* **Text section**:
Stainless Steel Exhaust Elbow- 304 or 316?

None of this answers a question - is a 304 cast elbow better than a cast iron (or steel) cast elbow? (Yes - 316 might be a better option, or not, than 304 - but 316 is not on offer). I do find it interesting that the chosen product IS 304 NOT 316 and as the difference in cost is not greatI my conclude they think 304 is better.

Elbows, cast steel or iron, do not fail because of the environment - they fail because they block. There is corrosion in the cast iron/steel elbows but it is minor as they block more quickly than corrode. I don't think anyone suggests the environment is not aggressive but other than blocking the cast ones seem to withstand the rigours.

Noting the few comments from people who have actually used a stainless elbow, commonly fabricated, the conclusion looks positive - but it is hardly statistically sound. When I consider use 'Fe' metals in industrial pipework I note that in many, or most, occasions stainless is chosen in preference to iron or steel - (though often stainless is chosen for reasons other than their lack of corrosion).

The most frustrating part of such debates is that it will take a considerable length of time to come to a conclusion.

Tranona beat me to it with a much more erudite response. :)

To me the fact that the Aliexpress elbow is cheaper, than a cast steel version, is not critical -I'd pay extra for longevity. But if its both less expensive and has a better performance - no brainer. I know buying from Aliexpress neither supports a local chandler nor is very convenient - but if the cast 304 version is 'better' some local entrepreneur will import them and add them to their already extensive list of Chinese components, If Ronstan can have their LFRs made in China I don't feel so bad about buying one elbow, potentially 2 elbows.

Jonathan
 
Bit of both. The first one I had fail was about 7 years old and I believe was brazed - was not there when it was done by my mechanic in Greece. The latest one failed after 3 years and was replaced in the belief that it was covered by the 5 year warranty. However Volvo rejected the claim as it only covered the engine and transmission. I had the old one repaired by welding a plate over the external face around the spigot. Gave it to the new owner as a present. Would be good if Volvo supplied the aft end plate as a spare.

* **Data excerpt**:
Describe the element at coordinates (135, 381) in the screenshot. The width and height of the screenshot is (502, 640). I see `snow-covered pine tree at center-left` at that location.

* **The task**:
In the exhaust elbow discussion, repeat the passage starting with "Stainless Steel Exhaust" and going on through "304 is better.", swapping "cast iron" for "bronze". The listing plays no part in what you need to do here.

* **Solution to the exercise**:
Stainless Steel Exhaust Elbow- 304 or 316?

None of this answers a question - is a 304 cast elbow better than a bronze (or steel) cast elbow? (Yes - 316 might be a better option, or not, than 304 - but 316 is not on offer). I do find it interesting that the chosen product IS 304 NOT 316 and as the difference in cost is not greatI my conclude they think 304 is better.